───── ESTRATTO DEL DOCUMENTO ─────

Le fasi dell’Incident Response
Il processo di Incident Response così come definito dal NIST è costituito da diverse fasi:
- preparazione: in questa fase rientra ogni azione propedeutica e continuativa finalizzata a creare le condizioni migliori per gestire l’incidente in maniera appropriata. (Risk Assessment periodici, gestione delle configurazioni);
- rilevamento e analisi: in considerazione dell’eterogeneità e del dinamismo dei vettori d’attacco (interni, esterni, tecnologici, di processo, umani) è necessario isolare, per ogni tipologia di attacco, una serie di indicatori. Tali elementi possono essere di natura tecnologica (log, apparati di sicurezza specializzati flussi di traffico di rete), informativa (reperimento delle notizie di vulnerabilità) e umana (segnalazioni provenienti da personale interno o da organizzazioni esterne). Il risultato della fase di analisi è costituito dalla documentazione completa dell’incidente, sulla dimensione di sicurezza dell’informazione interessata (Privacy Breach, perdita di riservatezza, integrità, disponibilità) e nella stima di risorse necessarie al superamento del problema. In questo modo è possibile assegnare la corretta priorità all’incidente indirizzando, di conseguenza, gli sforzi operativi;
- contenimento, sradicamento e ripristino: il contenimento è la fase che fornisce il tempo necessario alla definizione della migliore strategia possibile. Tali strategie sono variabili in funzione di diversi fattori ed è possibile svilupparne diverse in base alla categoria di attacco (contenere un attacco in corso tramite posta elettronica è diverso da contenere un attacco DDoS o un’estrazione indebita di dati sensibili). In questa fase è necessario collezionare ogni evidenza possibile dell’incidente utilizzando strumenti e tecnologie finalizzate a salvaguardare l’integrità dei dati raccolti, provvedendo ad identificare la sorgente dell’attacco e monitorando l’attività. Dopo la fase di contenimento è necessario procedere all’eventuale sradicamento di alcune componenti dell’incidente stesso (codice malevolo, account compromessi) e al ripristino delle normali operazioni. Tali operazioni possono coinvolgere attività sistemistiche backup&restore, installazione da zero di sistemi e applicazioni, installazione di patch critiche e/o di sicurezza, come revisione delle policy dei firewall, modifiche nella produzione di log. Va precisato che maggiore risulta la gravità dell’incidente, l’ampiezza dei sistemi coinvolti, la quantità di dati interessati maggiore sarà il tempo necessario al ripristino;
- attività post incidente: questa fase riguarda l’apprendimento e il miglioramento. Ogni incidente gestito deve essere analizzato al fine di ricavare ogni utile indicatore di miglioramento sulla base delle policy definite e dei comportamenti attuati dalle parti coinvolte.

───── ESTRATTO DEL DATASET ─────

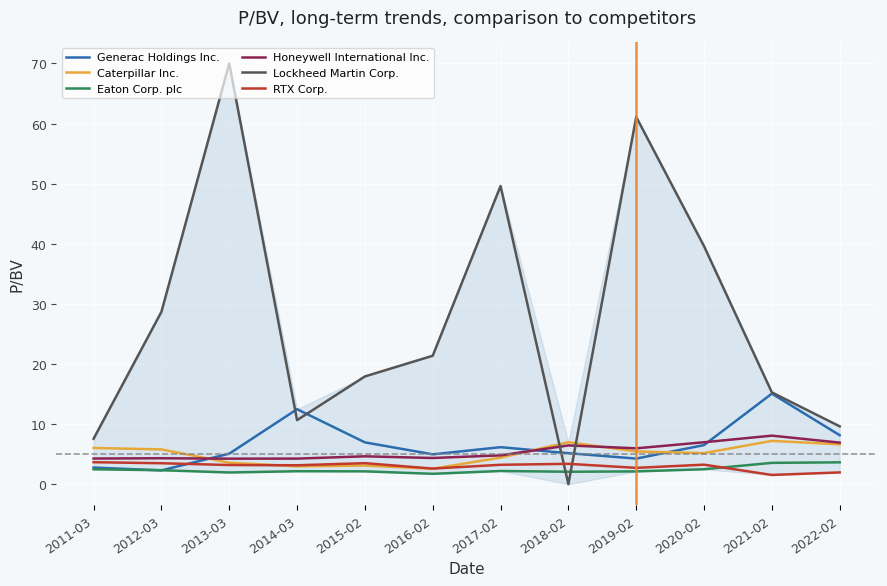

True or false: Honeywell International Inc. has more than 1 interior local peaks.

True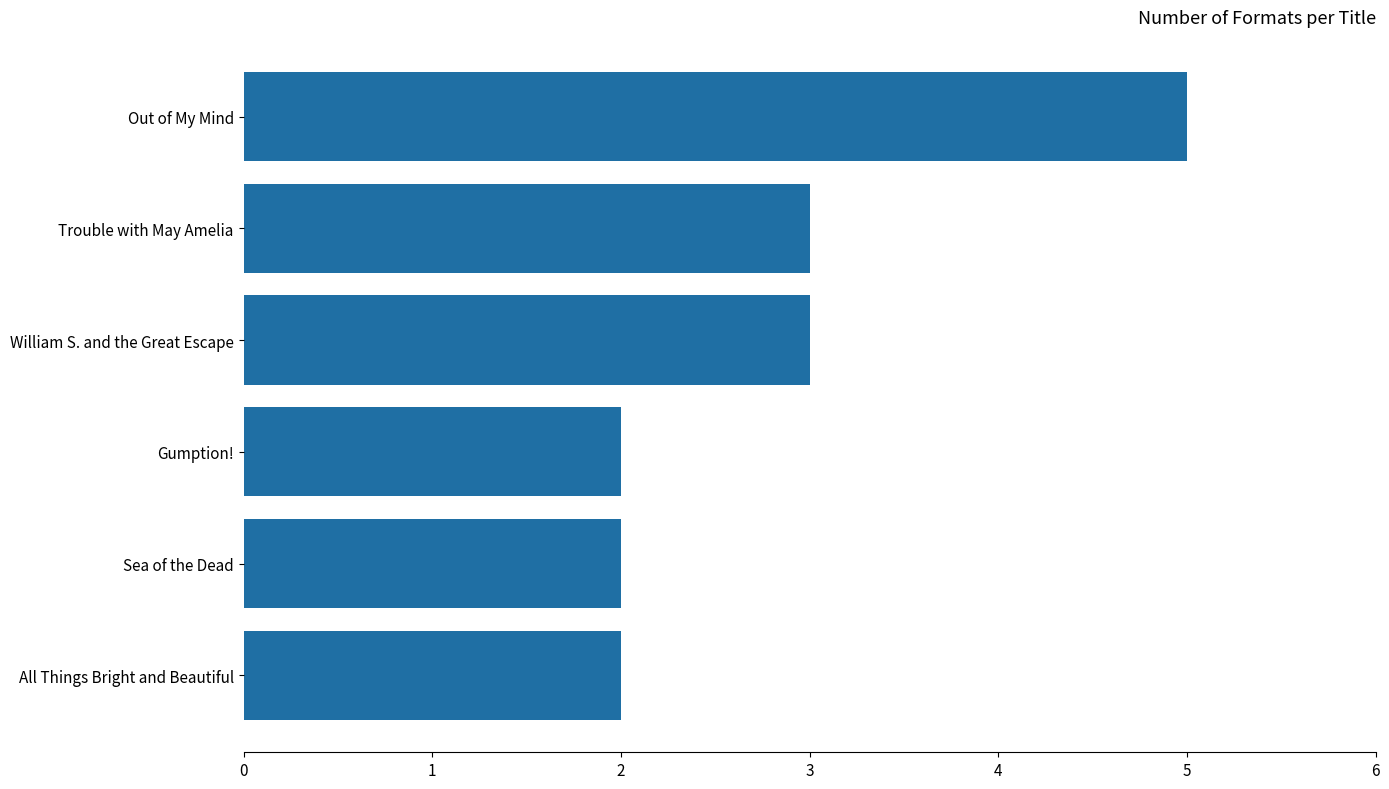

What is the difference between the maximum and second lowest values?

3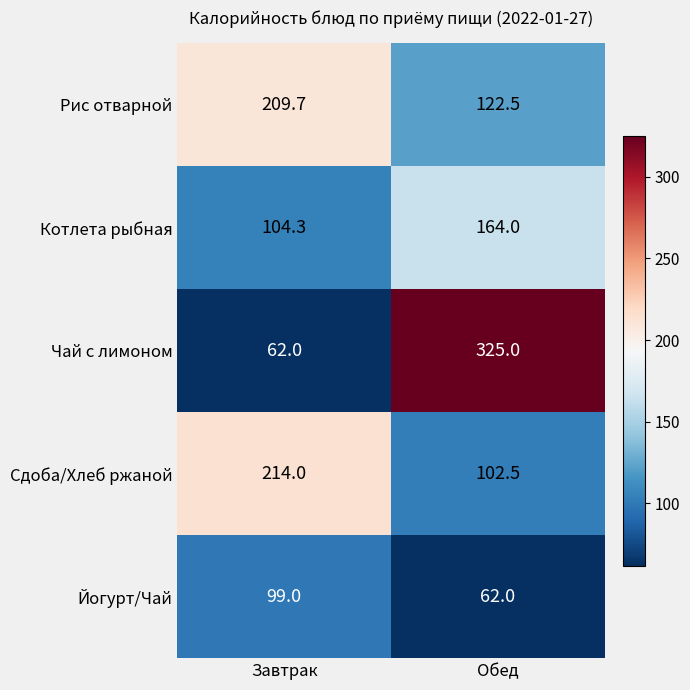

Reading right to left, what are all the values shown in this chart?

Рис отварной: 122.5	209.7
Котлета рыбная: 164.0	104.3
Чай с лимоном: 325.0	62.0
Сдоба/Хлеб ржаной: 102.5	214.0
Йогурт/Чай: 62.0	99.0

─────

COMPITO A:
Nel testo sulle fasi dell'Incident Response, perché la fase di analisi deve produrre la documentazione completa dell'incidente e la stima delle risorse necessarie? Rispondi in una o due frasi.
COMPITO B:
Prosegui il testo sulle fasi dell'Incident Response a partire dall'ultima frase riportata.

RISPOSTA ATTESA A:
In questo modo si può assegnare all'incidente la corretta priorità. Di conseguenza, si possono indirizzare gli sforzi operativi.

RISPOSTA ATTESA B:
Conclusione
Ancora oggi, nonostante siano passati diversi mesi dall’avvento del GDPR, ancora troppo spesso viene sottovalutata l’importanza di quelle parti dell’adeguamento che riguardano l’organizzazione e la riorganizzazione dei processi o la stesura di procedure atte a determinare e gestire quella necessaria sorveglianza dei dati e dei trattamenti cui sono sottoposti, all’interno non solo dei sistemi informatici, bensì dell’intero ciclo di vita dell’organizzazione.
Limitarsi ad inserire una serie di misure “tecniche” a difesa/tutela dei dati sottoposti a processi di trattamento non è sufficiente a garantire quanto ripetutamente richiesto dal GDPR e lo sarà ancora meno quando verrà meno lo “scudo” (così definito secondo alcuni) degli otto mesi di applicazione “soft” concessi in sede di emanazione del D.lgs.101/18.
Inserire fra le misure organizzative processi di Incident Response potrebbe, alla luce di quanto previsto all’interno del GDPR e di quanto descritto, essere considerata come una misura adeguata potendo, il titolare o il responsabile, grazie a ciò, non solo attuare una protezione/sorveglianza costante dei dati e dei processi di trattamento, ma anche ottenere informazioni precise e in modo rapido in caso di eventi avversi non solo per la corretta gestione dell’evento stesso, ma anche e se del caso, poter fornire le informazioni necessarie all’Autorità Garante e/o ai soggetti coinvolti in caso di data breach patito.